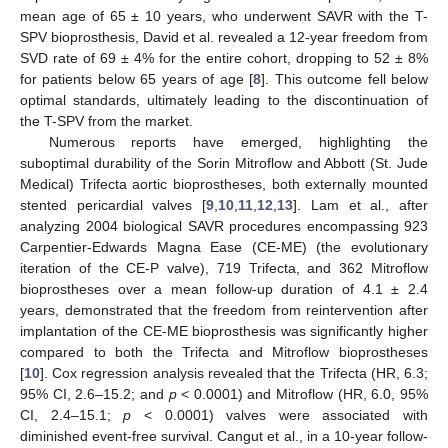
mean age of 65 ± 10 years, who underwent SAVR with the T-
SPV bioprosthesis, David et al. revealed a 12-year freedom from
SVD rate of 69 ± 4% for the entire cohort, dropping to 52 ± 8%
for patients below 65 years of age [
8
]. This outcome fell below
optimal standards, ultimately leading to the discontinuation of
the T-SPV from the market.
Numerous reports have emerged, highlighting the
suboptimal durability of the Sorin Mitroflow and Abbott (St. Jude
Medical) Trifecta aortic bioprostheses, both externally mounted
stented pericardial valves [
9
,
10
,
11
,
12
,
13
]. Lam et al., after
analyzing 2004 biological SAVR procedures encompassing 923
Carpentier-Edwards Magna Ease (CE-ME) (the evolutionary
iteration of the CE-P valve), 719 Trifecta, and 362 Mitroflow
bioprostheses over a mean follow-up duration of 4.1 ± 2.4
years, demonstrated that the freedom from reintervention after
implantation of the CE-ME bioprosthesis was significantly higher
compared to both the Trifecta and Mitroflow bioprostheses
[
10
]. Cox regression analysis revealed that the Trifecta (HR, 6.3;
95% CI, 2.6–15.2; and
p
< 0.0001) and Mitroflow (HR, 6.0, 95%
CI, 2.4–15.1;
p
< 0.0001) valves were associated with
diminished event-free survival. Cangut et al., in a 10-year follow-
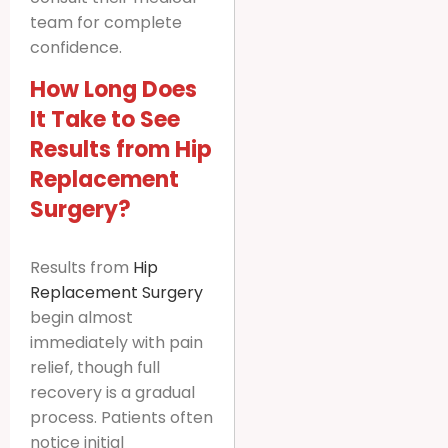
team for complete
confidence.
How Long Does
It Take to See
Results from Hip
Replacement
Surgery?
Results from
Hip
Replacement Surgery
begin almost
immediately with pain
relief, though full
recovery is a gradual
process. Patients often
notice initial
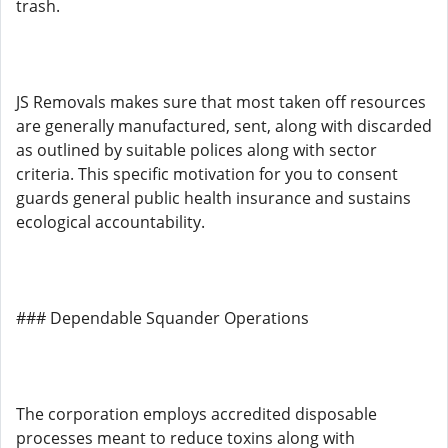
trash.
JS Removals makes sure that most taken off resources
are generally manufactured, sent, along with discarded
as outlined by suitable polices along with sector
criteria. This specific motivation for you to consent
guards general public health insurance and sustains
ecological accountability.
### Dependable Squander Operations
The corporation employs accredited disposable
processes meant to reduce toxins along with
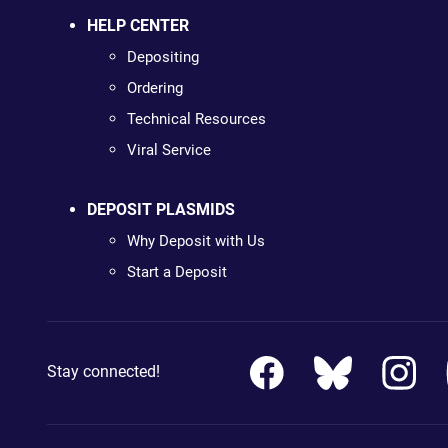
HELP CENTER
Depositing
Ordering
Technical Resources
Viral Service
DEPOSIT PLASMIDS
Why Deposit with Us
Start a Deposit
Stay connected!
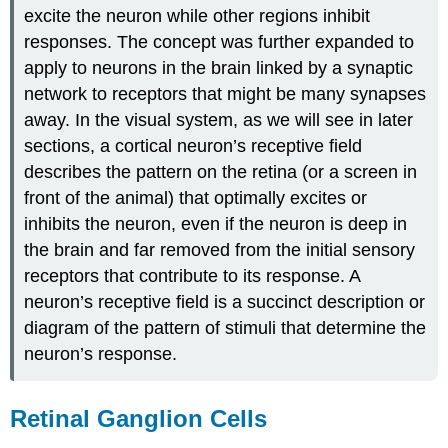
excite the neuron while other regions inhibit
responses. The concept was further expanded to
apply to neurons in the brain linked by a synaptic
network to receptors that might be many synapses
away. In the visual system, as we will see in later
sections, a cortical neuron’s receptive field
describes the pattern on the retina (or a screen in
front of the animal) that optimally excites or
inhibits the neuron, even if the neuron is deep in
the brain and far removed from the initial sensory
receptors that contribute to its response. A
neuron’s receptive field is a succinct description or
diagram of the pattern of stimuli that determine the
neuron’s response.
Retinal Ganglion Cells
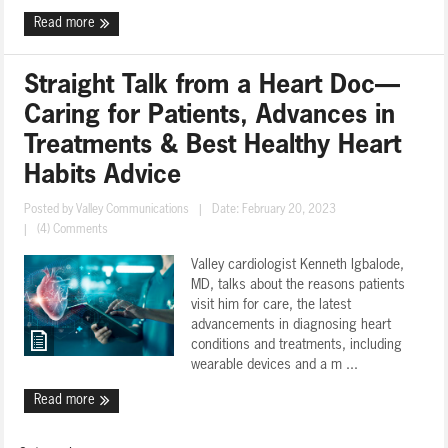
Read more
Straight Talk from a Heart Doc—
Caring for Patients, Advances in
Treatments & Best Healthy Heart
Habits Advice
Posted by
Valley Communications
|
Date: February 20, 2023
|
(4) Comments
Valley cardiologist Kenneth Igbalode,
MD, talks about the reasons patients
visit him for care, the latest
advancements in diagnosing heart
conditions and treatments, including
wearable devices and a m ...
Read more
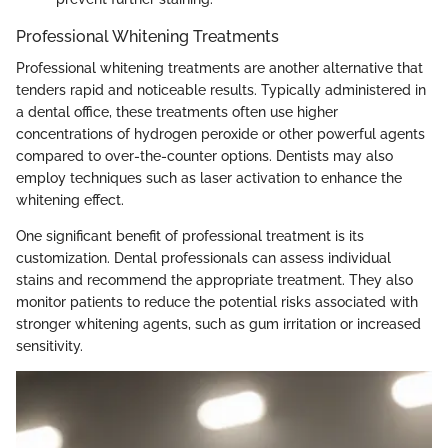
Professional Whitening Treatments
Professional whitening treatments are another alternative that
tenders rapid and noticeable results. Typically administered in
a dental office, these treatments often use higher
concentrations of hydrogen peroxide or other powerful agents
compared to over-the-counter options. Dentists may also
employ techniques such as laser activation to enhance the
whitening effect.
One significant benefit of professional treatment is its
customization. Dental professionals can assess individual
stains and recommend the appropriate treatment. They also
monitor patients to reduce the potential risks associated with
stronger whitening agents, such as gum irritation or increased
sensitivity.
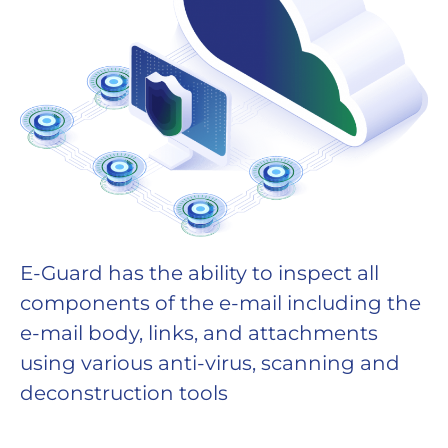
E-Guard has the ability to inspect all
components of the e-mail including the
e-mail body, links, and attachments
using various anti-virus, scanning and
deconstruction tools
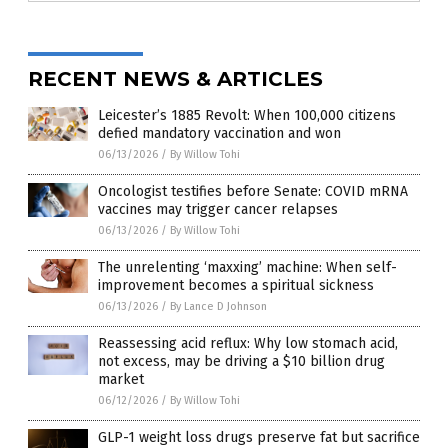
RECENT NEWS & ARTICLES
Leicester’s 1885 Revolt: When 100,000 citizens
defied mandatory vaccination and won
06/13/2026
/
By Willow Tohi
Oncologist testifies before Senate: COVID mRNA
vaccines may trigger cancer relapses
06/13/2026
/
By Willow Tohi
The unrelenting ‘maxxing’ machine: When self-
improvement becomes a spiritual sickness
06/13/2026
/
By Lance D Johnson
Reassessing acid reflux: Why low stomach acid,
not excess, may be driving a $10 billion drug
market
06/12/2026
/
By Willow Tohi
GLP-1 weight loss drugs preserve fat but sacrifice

_ _ _ _

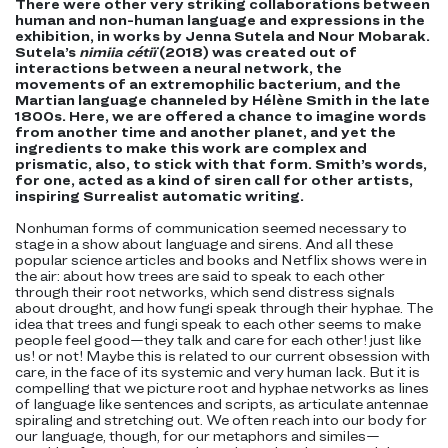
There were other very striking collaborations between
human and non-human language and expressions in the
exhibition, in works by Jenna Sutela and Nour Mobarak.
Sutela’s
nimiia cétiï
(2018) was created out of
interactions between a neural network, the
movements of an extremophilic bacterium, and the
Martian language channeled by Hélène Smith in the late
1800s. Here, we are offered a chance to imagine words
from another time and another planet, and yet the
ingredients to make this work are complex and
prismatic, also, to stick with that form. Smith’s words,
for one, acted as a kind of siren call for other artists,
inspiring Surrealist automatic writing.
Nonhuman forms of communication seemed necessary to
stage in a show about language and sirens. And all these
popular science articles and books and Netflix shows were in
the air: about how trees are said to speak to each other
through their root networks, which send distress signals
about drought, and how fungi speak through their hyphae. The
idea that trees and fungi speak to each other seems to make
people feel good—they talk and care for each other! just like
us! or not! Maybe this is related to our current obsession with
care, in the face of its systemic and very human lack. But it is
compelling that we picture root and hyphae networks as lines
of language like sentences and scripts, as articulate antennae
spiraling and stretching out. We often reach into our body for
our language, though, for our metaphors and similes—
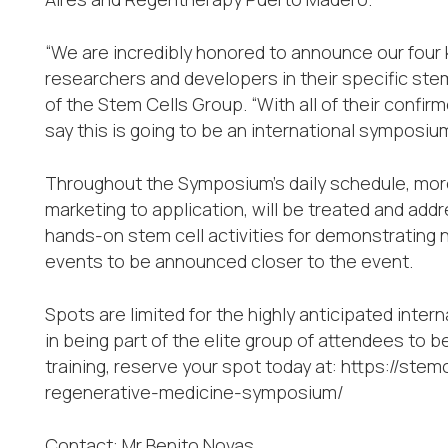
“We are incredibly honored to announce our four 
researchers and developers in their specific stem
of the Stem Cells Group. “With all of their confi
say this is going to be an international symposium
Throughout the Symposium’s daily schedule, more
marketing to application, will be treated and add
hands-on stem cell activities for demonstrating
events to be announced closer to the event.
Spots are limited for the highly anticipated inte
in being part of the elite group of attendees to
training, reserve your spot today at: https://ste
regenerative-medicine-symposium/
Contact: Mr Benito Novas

_ _ _ _

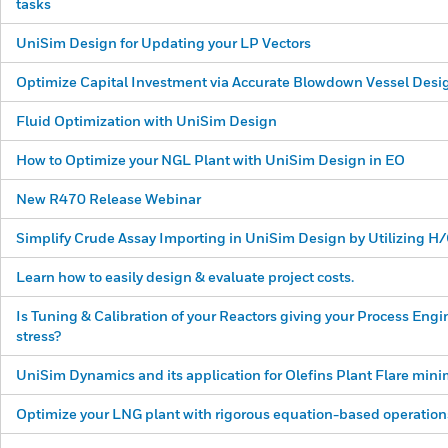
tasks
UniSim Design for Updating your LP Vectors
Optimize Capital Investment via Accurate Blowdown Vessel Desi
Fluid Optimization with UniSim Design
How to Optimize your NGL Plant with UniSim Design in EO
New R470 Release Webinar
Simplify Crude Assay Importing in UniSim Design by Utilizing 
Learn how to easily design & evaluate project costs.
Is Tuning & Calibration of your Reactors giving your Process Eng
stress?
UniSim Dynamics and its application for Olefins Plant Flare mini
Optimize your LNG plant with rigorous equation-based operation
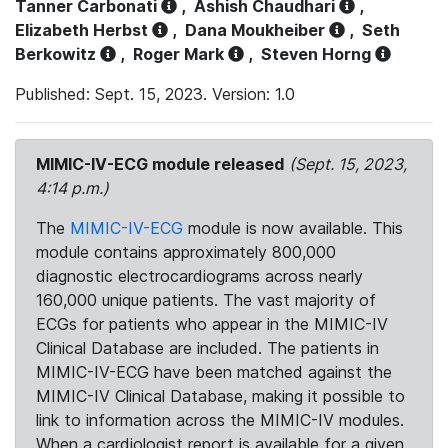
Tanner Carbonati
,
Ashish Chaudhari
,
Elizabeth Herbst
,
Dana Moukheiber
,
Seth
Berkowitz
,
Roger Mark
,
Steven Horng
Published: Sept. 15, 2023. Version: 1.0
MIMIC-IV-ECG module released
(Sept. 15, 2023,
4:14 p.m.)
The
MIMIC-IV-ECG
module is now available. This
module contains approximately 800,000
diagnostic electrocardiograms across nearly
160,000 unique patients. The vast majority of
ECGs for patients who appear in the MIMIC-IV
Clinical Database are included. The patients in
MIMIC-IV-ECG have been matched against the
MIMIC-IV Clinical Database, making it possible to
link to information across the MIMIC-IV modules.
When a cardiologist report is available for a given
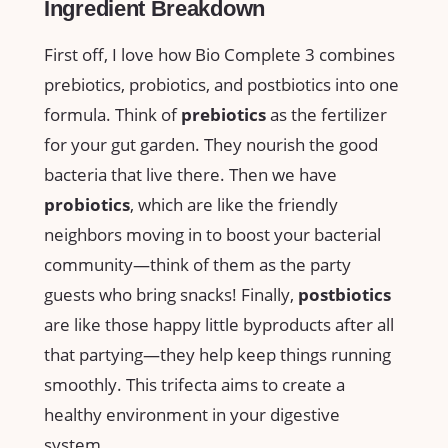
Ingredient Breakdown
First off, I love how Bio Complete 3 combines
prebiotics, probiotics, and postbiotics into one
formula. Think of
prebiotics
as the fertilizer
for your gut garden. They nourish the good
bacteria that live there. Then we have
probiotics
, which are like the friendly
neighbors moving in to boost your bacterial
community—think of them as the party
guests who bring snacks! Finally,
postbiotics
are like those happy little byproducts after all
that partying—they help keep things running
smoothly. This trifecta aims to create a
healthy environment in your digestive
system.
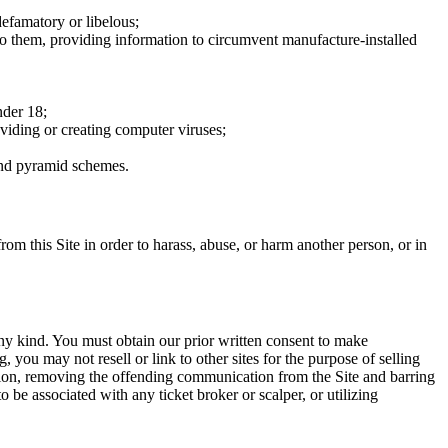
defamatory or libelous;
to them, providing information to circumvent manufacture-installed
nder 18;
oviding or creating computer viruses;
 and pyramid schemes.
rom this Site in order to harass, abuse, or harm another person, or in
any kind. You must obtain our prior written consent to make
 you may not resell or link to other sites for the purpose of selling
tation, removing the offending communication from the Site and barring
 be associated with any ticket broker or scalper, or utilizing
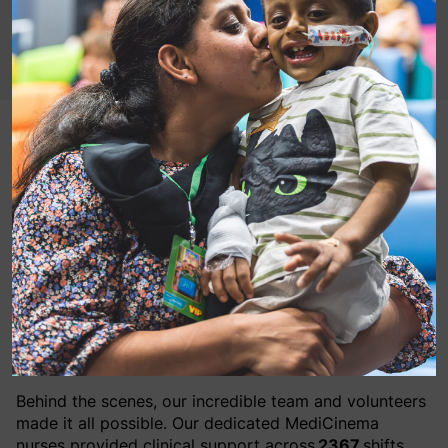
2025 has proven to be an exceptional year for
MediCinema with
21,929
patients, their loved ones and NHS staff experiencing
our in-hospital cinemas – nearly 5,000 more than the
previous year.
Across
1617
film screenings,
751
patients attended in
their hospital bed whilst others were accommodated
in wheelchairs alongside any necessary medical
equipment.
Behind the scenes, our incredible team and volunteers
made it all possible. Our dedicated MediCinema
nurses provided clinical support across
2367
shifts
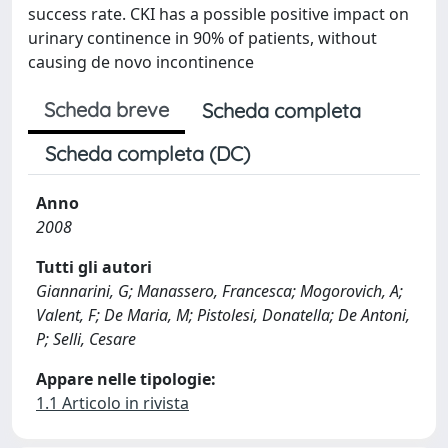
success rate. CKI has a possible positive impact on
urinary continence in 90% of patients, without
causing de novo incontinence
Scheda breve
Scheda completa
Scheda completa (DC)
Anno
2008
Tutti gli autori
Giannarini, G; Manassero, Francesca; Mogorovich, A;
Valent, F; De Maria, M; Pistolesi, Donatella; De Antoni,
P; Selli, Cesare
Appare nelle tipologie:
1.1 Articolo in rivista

_ _ _ _

All pictures are to be skipped. Output, word for word, the lines in the data above starting at the line containing "160,000 unique patients. The vast majority of" and ending at the line containing "Ingredient Breakdown".

Response area:
160,000 unique patients. The vast majority of
ECGs for patients who appear in the MIMIC-IV
Clinical Database are included. The patients in
MIMIC-IV-ECG have been matched against the
MIMIC-IV Clinical Database, making it possible to
link to information across the MIMIC-IV modules.
When a cardiologist report is available for a given
Ingredient Breakdown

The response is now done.